Data for processing:
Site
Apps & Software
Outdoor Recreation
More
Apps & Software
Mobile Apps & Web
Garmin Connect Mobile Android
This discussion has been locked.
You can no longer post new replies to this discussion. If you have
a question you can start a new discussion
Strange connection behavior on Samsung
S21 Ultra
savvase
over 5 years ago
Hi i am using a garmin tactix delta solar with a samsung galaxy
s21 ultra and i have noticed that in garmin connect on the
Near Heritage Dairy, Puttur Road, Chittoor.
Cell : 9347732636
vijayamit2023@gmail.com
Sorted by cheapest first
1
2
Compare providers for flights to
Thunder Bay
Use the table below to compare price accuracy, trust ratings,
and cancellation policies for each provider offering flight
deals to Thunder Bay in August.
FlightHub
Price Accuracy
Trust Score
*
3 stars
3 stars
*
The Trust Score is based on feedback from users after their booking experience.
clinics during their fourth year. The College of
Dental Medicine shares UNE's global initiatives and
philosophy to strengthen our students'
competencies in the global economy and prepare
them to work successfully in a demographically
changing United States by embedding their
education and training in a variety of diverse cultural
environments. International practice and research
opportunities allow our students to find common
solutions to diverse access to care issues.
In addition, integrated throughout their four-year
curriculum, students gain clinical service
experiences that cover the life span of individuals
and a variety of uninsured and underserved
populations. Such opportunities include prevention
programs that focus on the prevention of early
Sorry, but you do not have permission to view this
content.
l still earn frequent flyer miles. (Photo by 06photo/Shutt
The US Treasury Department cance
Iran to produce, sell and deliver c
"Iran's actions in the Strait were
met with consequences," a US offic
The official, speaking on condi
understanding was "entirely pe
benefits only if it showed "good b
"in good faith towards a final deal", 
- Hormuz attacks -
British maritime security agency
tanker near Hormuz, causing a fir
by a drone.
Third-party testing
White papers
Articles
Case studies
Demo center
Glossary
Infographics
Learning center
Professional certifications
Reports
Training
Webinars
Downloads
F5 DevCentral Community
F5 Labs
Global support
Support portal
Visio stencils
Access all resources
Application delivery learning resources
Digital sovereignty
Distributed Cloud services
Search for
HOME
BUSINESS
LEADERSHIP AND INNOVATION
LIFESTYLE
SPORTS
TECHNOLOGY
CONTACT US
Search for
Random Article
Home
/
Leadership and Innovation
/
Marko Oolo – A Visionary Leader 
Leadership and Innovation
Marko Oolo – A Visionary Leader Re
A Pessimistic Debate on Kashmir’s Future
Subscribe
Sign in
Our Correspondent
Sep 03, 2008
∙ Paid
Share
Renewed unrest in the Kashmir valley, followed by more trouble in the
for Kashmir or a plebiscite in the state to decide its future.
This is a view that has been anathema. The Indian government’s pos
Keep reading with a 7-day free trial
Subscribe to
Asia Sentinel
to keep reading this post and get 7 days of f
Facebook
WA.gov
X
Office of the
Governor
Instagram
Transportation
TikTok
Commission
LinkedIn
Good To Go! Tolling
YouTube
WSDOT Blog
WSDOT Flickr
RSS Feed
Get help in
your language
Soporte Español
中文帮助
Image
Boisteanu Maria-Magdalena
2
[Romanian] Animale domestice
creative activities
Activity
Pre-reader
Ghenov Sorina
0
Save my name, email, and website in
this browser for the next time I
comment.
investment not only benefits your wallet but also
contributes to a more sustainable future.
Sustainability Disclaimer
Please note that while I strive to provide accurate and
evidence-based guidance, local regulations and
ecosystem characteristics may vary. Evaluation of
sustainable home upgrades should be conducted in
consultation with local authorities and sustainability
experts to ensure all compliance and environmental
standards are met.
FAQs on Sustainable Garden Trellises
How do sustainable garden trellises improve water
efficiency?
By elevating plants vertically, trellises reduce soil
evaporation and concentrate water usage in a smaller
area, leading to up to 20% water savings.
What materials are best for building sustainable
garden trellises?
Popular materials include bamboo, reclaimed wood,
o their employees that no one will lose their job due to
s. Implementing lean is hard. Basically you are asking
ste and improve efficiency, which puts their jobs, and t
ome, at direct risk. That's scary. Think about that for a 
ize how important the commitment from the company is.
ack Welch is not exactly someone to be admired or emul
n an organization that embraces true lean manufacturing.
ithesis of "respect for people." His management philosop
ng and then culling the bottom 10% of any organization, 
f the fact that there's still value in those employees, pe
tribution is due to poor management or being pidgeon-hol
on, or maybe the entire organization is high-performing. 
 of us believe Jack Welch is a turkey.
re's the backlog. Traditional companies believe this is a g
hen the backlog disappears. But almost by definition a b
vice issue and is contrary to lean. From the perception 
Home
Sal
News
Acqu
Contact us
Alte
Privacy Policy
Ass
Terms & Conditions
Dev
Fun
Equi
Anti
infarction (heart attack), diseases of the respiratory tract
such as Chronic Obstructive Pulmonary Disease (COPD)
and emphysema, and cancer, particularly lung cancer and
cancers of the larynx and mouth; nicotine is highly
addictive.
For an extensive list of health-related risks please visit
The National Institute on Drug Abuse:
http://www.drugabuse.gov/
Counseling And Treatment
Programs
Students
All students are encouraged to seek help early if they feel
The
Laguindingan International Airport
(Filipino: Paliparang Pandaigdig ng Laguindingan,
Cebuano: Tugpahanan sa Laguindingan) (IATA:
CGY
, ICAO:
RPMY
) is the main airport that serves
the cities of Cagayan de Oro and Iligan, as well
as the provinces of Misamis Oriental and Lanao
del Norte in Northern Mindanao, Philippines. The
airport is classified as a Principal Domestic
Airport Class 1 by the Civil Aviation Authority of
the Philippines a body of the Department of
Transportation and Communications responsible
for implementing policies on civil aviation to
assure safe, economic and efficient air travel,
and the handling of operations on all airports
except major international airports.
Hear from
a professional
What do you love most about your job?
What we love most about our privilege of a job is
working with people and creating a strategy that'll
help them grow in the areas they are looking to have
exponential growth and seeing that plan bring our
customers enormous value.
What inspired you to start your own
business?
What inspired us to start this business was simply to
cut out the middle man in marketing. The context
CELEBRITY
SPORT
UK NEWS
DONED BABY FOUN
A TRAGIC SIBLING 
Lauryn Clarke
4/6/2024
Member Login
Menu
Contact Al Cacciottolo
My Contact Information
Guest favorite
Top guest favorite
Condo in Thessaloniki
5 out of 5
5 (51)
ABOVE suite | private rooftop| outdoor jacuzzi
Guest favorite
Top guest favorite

Your goal: Please reproduce every line of the records above word for word, in the same order and with the same line breaks.

Task result:
Site
Apps & Software
Outdoor Recreation
More
Apps & Software
Mobile Apps & Web
Garmin Connect Mobile Android
This discussion has been locked.
You can no longer post new replies to this discussion. If you have
a question you can start a new discussion
Strange connection behavior on Samsung
S21 Ultra
savvase
over 5 years ago
Hi i am using a garmin tactix delta solar with a samsung galaxy
s21 ultra and i have noticed that in garmin connect on the
Near Heritage Dairy, Puttur Road, Chittoor.
Cell : 9347732636
vijayamit2023@gmail.com
Sorted by cheapest first
1
2
Compare providers for flights to
Thunder Bay
Use the table below to compare price accuracy, trust ratings,
and cancellation policies for each provider offering flight
deals to Thunder Bay in August.
FlightHub
Price Accuracy
Trust Score
*
3 stars
3 stars
*
The Trust Score is based on feedback from users after their booking experience.
clinics during their fourth year. The College of
Dental Medicine shares UNE's global initiatives and
philosophy to strengthen our students'
competencies in the global economy and prepare
them to work successfully in a demographically
changing United States by embedding their
education and training in a variety of diverse cultural
environments. International practice and research
opportunities allow our students to find common
solutions to diverse access to care issues.
In addition, integrated throughout their four-year
curriculum, students gain clinical service
experiences that cover the life span of individuals
and a variety of uninsured and underserved
populations. Such opportunities include prevention
programs that focus on the prevention of early
Sorry, but you do not have permission to view this
content.
l still earn frequent flyer miles. (Photo by 06photo/Shutt
The US Treasury Department cance
Iran to produce, sell and deliver c
"Iran's actions in the Strait were
met with consequences," a US offic
The official, speaking on condi
understanding was "entirely pe
benefits only if it showed "good b
"in good faith towards a final deal", 
- Hormuz attacks -
British maritime security agency
tanker near Hormuz, causing a fir
by a drone.
Third-party testing
White papers
Articles
Case studies
Demo center
Glossary
Infographics
Learning center
Professional certifications
Reports
Training
Webinars
Downloads
F5 DevCentral Community
F5 Labs
Global support
Support portal
Visio stencils
Access all resources
Application delivery learning resources
Digital sovereignty
Distributed Cloud services
Search for
HOME
BUSINESS
LEADERSHIP AND INNOVATION
LIFESTYLE
SPORTS
TECHNOLOGY
CONTACT US
Search for
Random Article
Home
/
Leadership and Innovation
/
Marko Oolo – A Visionary Leader 
Leadership and Innovation
Marko Oolo – A Visionary Leader Re
A Pessimistic Debate on Kashmir’s Future
Subscribe
Sign in
Our Correspondent
Sep 03, 2008
∙ Paid
Share
Renewed unrest in the Kashmir valley, followed by more trouble in the
for Kashmir or a plebiscite in the state to decide its future.
This is a view that has been anathema. The Indian government’s pos
Keep reading with a 7-day free trial
Subscribe to
Asia Sentinel
to keep reading this post and get 7 days of f
Facebook
WA.gov
X
Office of the
Governor
Instagram
Transportation
TikTok
Commission
LinkedIn
Good To Go! Tolling
YouTube
WSDOT Blog
WSDOT Flickr
RSS Feed
Get help in
your language
Soporte Español
中文帮助
Image
Boisteanu Maria-Magdalena
2
[Romanian] Animale domestice
creative activities
Activity
Pre-reader
Ghenov Sorina
0
Save my name, email, and website in
this browser for the next time I
comment.
investment not only benefits your wallet but also
contributes to a more sustainable future.
Sustainability Disclaimer
Please note that while I strive to provide accurate and
evidence-based guidance, local regulations and
ecosystem characteristics may vary. Evaluation of
sustainable home upgrades should be conducted in
consultation with local authorities and sustainability
experts to ensure all compliance and environmental
standards are met.
FAQs on Sustainable Garden Trellises
How do sustainable garden trellises improve water
efficiency?
By elevating plants vertically, trellises reduce soil
evaporation and concentrate water usage in a smaller
area, leading to up to 20% water savings.
What materials are best for building sustainable
garden trellises?
Popular materials include bamboo, reclaimed wood,
o their employees that no one will lose their job due to
s. Implementing lean is hard. Basically you are asking
ste and improve efficiency, which puts their jobs, and t
ome, at direct risk. That's scary. Think about that for a 
ize how important the commitment from the company is.
ack Welch is not exactly someone to be admired or emul
n an organization that embraces true lean manufacturing.
ithesis of "respect for people." His management philosop
ng and then culling the bottom 10% of any organization, 
f the fact that there's still value in those employees, pe
tribution is due to poor management or being pidgeon-hol
on, or maybe the entire organization is high-performing. 
 of us believe Jack Welch is a turkey.
re's the backlog. Traditional companies believe this is a g
hen the backlog disappears. But almost by definition a b
vice issue and is contrary to lean. From the perception 
Home
Sal
News
Acqu
Contact us
Alte
Privacy Policy
Ass
Terms & Conditions
Dev
Fun
Equi
Anti
infarction (heart attack), diseases of the respiratory tract
such as Chronic Obstructive Pulmonary Disease (COPD)
and emphysema, and cancer, particularly lung cancer and
cancers of the larynx and mouth; nicotine is highly
addictive.
For an extensive list of health-related risks please visit
The National Institute on Drug Abuse:
http://www.drugabuse.gov/
Counseling And Treatment
Programs
Students
All students are encouraged to seek help early if they feel
The
Laguindingan International Airport
(Filipino: Paliparang Pandaigdig ng Laguindingan,
Cebuano: Tugpahanan sa Laguindingan) (IATA:
CGY
, ICAO:
RPMY
) is the main airport that serves
the cities of Cagayan de Oro and Iligan, as well
as the provinces of Misamis Oriental and Lanao
del Norte in Northern Mindanao, Philippines. The
airport is classified as a Principal Domestic
Airport Class 1 by the Civil Aviation Authority of
the Philippines a body of the Department of
Transportation and Communications responsible
for implementing policies on civil aviation to
assure safe, economic and efficient air travel,
and the handling of operations on all airports
except major international airports.
Hear from
a professional
What do you love most about your job?
What we love most about our privilege of a job is
working with people and creating a strategy that'll
help them grow in the areas they are looking to have
exponential growth and seeing that plan bring our
customers enormous value.
What inspired you to start your own
business?
What inspired us to start this business was simply to
cut out the middle man in marketing. The context
CELEBRITY
SPORT
UK NEWS
DONED BABY FOUN
A TRAGIC SIBLING 
Lauryn Clarke
4/6/2024
Member Login
Menu
Contact Al Cacciottolo
My Contact Information
Guest favorite
Top guest favorite
Condo in Thessaloniki
5 out of 5
5 (51)
ABOVE suite | private rooftop| outdoor jacuzzi
Guest favorite
Top guest favorite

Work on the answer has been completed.